The two originally filed a complaint with the police department, and later filed the appeal with the review board after Police Chief Ken Burton sent them a letter saying he had exonerated the officers involved in the Feb. 11 SWAT raid at 1501 Kinloch Court. During the raid in question, officers killed one dog and injured another family dog. A child was also present during the raid. Police found a small amount of marijuana in the house.
Being from California doesn't affect her concern about the SWAT raid, Bacca said, adding that she is from another state, not another country.
"I am an American," she said.
According to a previous Missourian article, during the review board's July 14 meeting, board member Susan Smith questioned Rosenthal's standing to file a complaint because he wasn't present during the raid. She also took issue with the fact that Rosenthal doesn't have a personal stake in the issue.
"The complainant admits that he only knew of the incident from a public Internet site that he voluntarily visited," Smith said during the meeting. "He has no known relationships to any parties in the incidents."
According to the city ordinance that established the review board, the board is supposed to review appeals from the police chief's decisions about alleged police misconduct. The ordinance makes no mention of jurisdiction or who can file an appeal.
Under the current ordinance, the review board has an obligation to hear the appeal, so focusing on her and Rosenthal's place of residence is a "total waste of time," said Bacca, the Green Aid media coordinator.

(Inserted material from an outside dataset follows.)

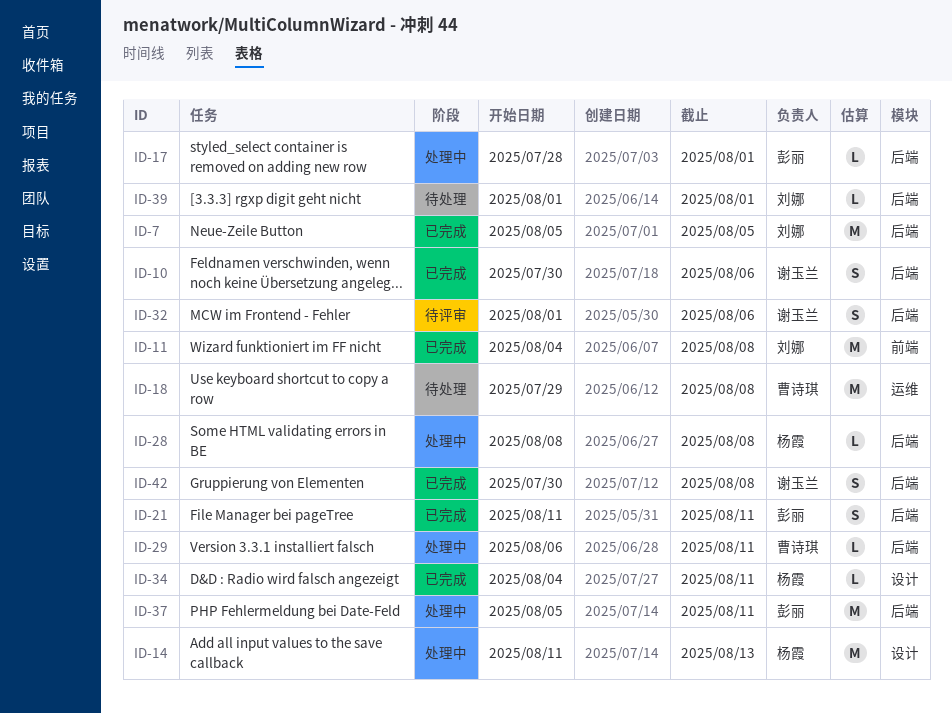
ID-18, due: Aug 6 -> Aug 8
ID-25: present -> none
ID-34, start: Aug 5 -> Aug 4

"I really wish they'd stop wasting their time talking about the fact that we're from (the state of) California," Bacca said.
Both Bacca and Rosenthal have been working with local attorney Dan Viets to get Columbia residents involved in the appeal. Viets, a representative of the Mid-Missouri American Civil Liberties Union, has collected local signatures to for an appeal to send to the review board. This local appeal is a separate appeal from the one Bacca and Rosenthal sent to the review board, Viets said.
He said it was necessary to create a separate, locally generate appeal in order to end the discussion about standing and "bring the discussion back to the topic of the Kinloch Court incident."
During her trip to Columbia, Bacca said she has met with city officials and activist groups, including Burton and representatives from the MU chapter of the National Organization for the Reform of Marijuana Laws.
The review board is scheduled to meet Aug. 4, to discuss the SWAT raid. Rosenthal plans to attend that meeting, Bacca said. He also plans to hold a rally outside the new city hall building following the meeting.